Le livre de l’Apocalypse, contrairement aux idées malheureusement beaucoup trop répandues,  n’est pas la prophétie de fléaux devant s’abattre sur la terre, «à la fin des temps», dans un avenir hypothéthique. Une lecture partielle et trop fondamentaliste pourrait le laisser croire. Jean décrit plutôt le présent universel du monde avec son cortège d'horreurs, de drames, de barbarie... qui affecte le monde inéluctablement. Même si l'Apocalypse s'adresse historiquement aux chrétiens persécutés, pourchassés et massacrés par ordre de l'empereur (Domitien puis Néron), c'est un message universel d’espérance que Saint Jean adresse aux chrétiens et plus largement à tous ceux qui, de tout temps et de par le monde, souffrent de la méchanceté et de la barbarie des hommes. Dans une vision fulgurante, il décrit les forces du mal qui semblent dominer le monde et affecter le Vivant mais sans pour autant l'anéantir. Lui même, «exilé sur l'Ile de Patmos, à cause du témoignage et de la Parole de Dieu»,  souffre l'épreuve et invite ses frères de toutes les communautés d'Asie et de Jérusalem - le sac de la ville éternelle et la destruction de son temple en 70 sont au cœur du message de Jean - à  comprendre et voir le sens de l'histoire et à ne pas désespérer. Le mal, apparemment vainqueur, est vaincu par l'amour... La Bête apparemment toute puissante est anéantie par l'Agneau immolé... L'orgueil de l'homme, apparemment tout-puissant, est vaincu par l'humilité... Ainsi, Jean révèle la vraie nature du Dieu d'Israël, humble et désarmé, compatissant, vivant à jamais au cœur de l'humanité souffrante. Ainsi révèle-t-il le sens de l’épreuve de ceux qui «ont connu le baptême dans le sang de l’Agneau». L'Apocalypse devient alors un fabuleux message d'espérance :  les voix du grand chœur l’annoncent dans une musique d’une infinie tendresse : «Ils n’auront plus faim, ils n’auront plus soif ; le soleil et ses feux ne les frapperont plus ; l’Agneau de Dieu sera leur berger».

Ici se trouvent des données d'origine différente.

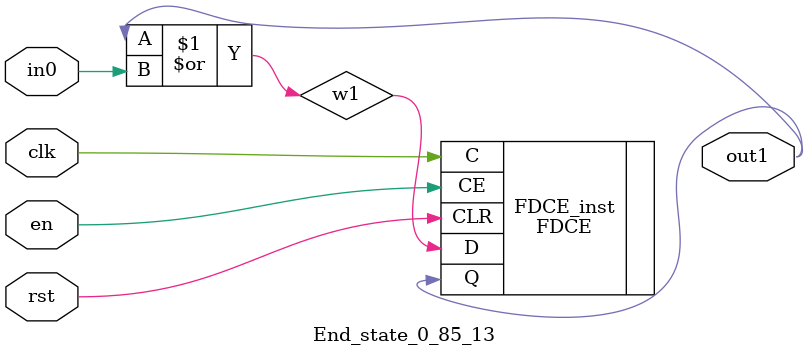
<source format=v>
module engine_0_85(out,clk,sod,en, in_129, in_130, in_131, in_25, in_49, in_56, in_122);
//pcre: /\/(\\|%5C)%2E%2E\//
//block char: \x5C[8], %[0], C[0], \x2F[8], E[0], 2[0], 5[0], 

	input clk,sod,en;

	input in_129, in_130, in_131, in_25, in_49, in_56, in_122;
	output out;

	assign w0 = 1'b1;
	state_0_85_1 BlockState_0_85_1 (w1,in_25,clk,en,sod,w0);
	state_0_85_2 BlockState_0_85_2 (w2,in_129,clk,en,sod,w1);
	state_0_85_3 BlockState_0_85_3 (w3,in_130,clk,en,sod,w1);
	state_0_85_4 BlockState_0_85_4 (w4,in_122,clk,en,sod,w3);
	state_0_85_5 BlockState_0_85_5 (w5,in_131,clk,en,sod,w4);
	state_0_85_6 BlockState_0_85_6 (w6,in_130,clk,en,sod,w2,w5);
	state_0_85_7 BlockState_0_85_7 (w7,in_56,clk,en,sod,w6);
	state_0_85_8 BlockState_0_85_8 (w8,in_49,clk,en,sod,w7);
	state_0_85_9 BlockState_0_85_9 (w9,in_130,clk,en,sod,w8);
	state_0_85_10 BlockState_0_85_10 (w10,in_56,clk,en,sod,w9);
	state_0_85_11 BlockState_0_85_11 (w11,in_49,clk,en,sod,w10);
	state_0_85_12 BlockState_0_85_12 (w12,in_25,clk,en,sod,w11);
	End_state_0_85_13 BlockState_0_85_13 (out,clk,en,sod,w12);
endmodule

module state_0_85_1(out1,in_char,clk,en,rst,in0);
	input in_char,clk,en,rst,in0;
	output out1;
	wire w1,w2;
	assign w1 = in0; 
	and(w2,in_char,w1);
	FDCE #(.INIT(1'b0)) FDCE_inst (
		.Q(out1),
		.C(clk),
		.CE(en),
		.CLR(rst),
		.D(w2)
);
endmodule

module state_0_85_2(out1,in_char,clk,en,rst,in0);
	input in_char,clk,en,rst,in0;
	output out1;
	wire w1,w2;
	assign w1 = in0; 
	and(w2,in_char,w1);
	FDCE #(.INIT(1'b0)) FDCE_inst (
		.Q(out1),
		.C(clk),
		.CE(en),
		.CLR(rst),
		.D(w2)
);
endmodule

module state_0_85_3(out1,in_char,clk,en,rst,in0);
	input in_char,clk,en,rst,in0;
	output out1;
	wire w1,w2;
	assign w1 = in0; 
	and(w2,in_char,w1);
	FDCE #(.INIT(1'b0)) FDCE_inst (
		.Q(out1),
		.C(clk),
		.CE(en),
		.CLR(rst),
		.D(w2)
);
endmodule

module state_0_85_4(out1,in_char,clk,en,rst,in0);
	input in_char,clk,en,rst,in0;
	output out1;
	wire w1,w2;
	assign w1 = in0; 
	and(w2,in_char,w1);
	FDCE #(.INIT(1'b0)) FDCE_inst (
		.Q(out1),
		.C(clk),
		.CE(en),
		.CLR(rst),
		.D(w2)
);
endmodule

module state_0_85_5(out1,in_char,clk,en,rst,in0);
	input in_char,clk,en,rst,in0;
	output out1;
	wire w1,w2;
	assign w1 = in0; 
	and(w2,in_char,w1);
	FDCE #(.INIT(1'b0)) FDCE_inst (
		.Q(out1),
		.C(clk),
		.CE(en),
		.CLR(rst),
		.D(w2)
);
endmodule

module state_0_85_6(out1,in_char,clk,en,rst,in0,in1);
	input in_char,clk,en,rst,in0,in1;
	output out1;
	wire w1,w2;
	or(w1,in0,in1);
	and(w2,in_char,w1);
	FDCE #(.INIT(1'b0)) FDCE_inst (
		.Q(out1),
		.C(clk),
		.CE(en),
		.CLR(rst),
		.D(w2)
);
endmodule

module state_0_85_7(out1,in_char,clk,en,rst,in0);
	input in_char,clk,en,rst,in0;
	output out1;
	wire w1,w2;
	assign w1 = in0; 
	and(w2,in_char,w1);
	FDCE #(.INIT(1'b0)) FDCE_inst (
		.Q(out1),
		.C(clk),
		.CE(en),
		.CLR(rst),
		.D(w2)
);
endmodule

module state_0_85_8(out1,in_char,clk,en,rst,in0);
	input in_char,clk,en,rst,in0;
	output out1;
	wire w1,w2;
	assign w1 = in0; 
	and(w2,in_char,w1);
	FDCE #(.INIT(1'b0)) FDCE_inst (
		.Q(out1),
		.C(clk),
		.CE(en),
		.CLR(rst),
		.D(w2)
);
endmodule

module state_0_85_9(out1,in_char,clk,en,rst,in0);
	input in_char,clk,en,rst,in0;
	output out1;
	wire w1,w2;
	assign w1 = in0; 
	and(w2,in_char,w1);
	FDCE #(.INIT(1'b0)) FDCE_inst (
		.Q(out1),
		.C(clk),
		.CE(en),
		.CLR(rst),
		.D(w2)
);
endmodule

module state_0_85_10(out1,in_char,clk,en,rst,in0);
	input in_char,clk,en,rst,in0;
	output out1;
	wire w1,w2;
	assign w1 = in0; 
	and(w2,in_char,w1);
	FDCE #(.INIT(1'b0)) FDCE_inst (
		.Q(out1),
		.C(clk),
		.CE(en),
		.CLR(rst),
		.D(w2)
);
endmodule

module state_0_85_11(out1,in_char,clk,en,rst,in0);
	input in_char,clk,en,rst,in0;
	output out1;
	wire w1,w2;
	assign w1 = in0; 
	and(w2,in_char,w1);
	FDCE #(.INIT(1'b0)) FDCE_inst (
		.Q(out1),
		.C(clk),
		.CE(en),
		.CLR(rst),
		.D(w2)
);
endmodule

module state_0_85_12(out1,in_char,clk,en,rst,in0);
	input in_char,clk,en,rst,in0;
	output out1;
	wire w1,w2;
	assign w1 = in0; 
	and(w2,in_char,w1);
	FDCE #(.INIT(1'b0)) FDCE_inst (
		.Q(out1),
		.C(clk),
		.CE(en),
		.CLR(rst),
		.D(w2)
);
endmodule

module End_state_0_85_13(out1,clk,en,rst,in0);
	input clk,rst,en,in0;
	output out1;
	wire w1;
	or(w1,out1,in0);
	FDCE #(.INIT(1'b0)) FDCE_inst (
		.Q(out1),
		.C(clk),
		.CE(en),
		.CLR(rst),
		.D(w1)
);
endmodule


</source>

Nous sommes loin des imprécations terrifiantes d’un Dieu courroucé comme certains continuent de le commenter mais bien au cœur de la révélation suprême du message biblique  : Dieu s’est abaissé jusqu'au néant pour que l’homme soit relevé de son néant. «C'est là tout l'Evangile du Seigneur Jésus Christ» proclamera le récitant. Mais l’Apocalypse n’est pas pour autant une vision doucereuse et idyllique d’un paradis perdu et retrouvé, un happy-end biblique...  Il s’agit tout au contraire d’un message «d’exigence et de salut» comme le chantera le ténor, qui invite à la violence... non celle commise par la haine sur autrui, mais celle faites à soi-même, volontairement assumée et qui, mystérieusement, engendre la compassion pour l'autre, l'amour universel et la paix.
L’Apocalypse s’achève par un cri : non celui de la terreur - qui semble pourtant dominer le monde  -mais bien celui de l’Amour révélé et toujours désiré : « Maranatha! Viens Seigneur ! », chanté par le grand chœur et les solistes dans une musique bouleversante.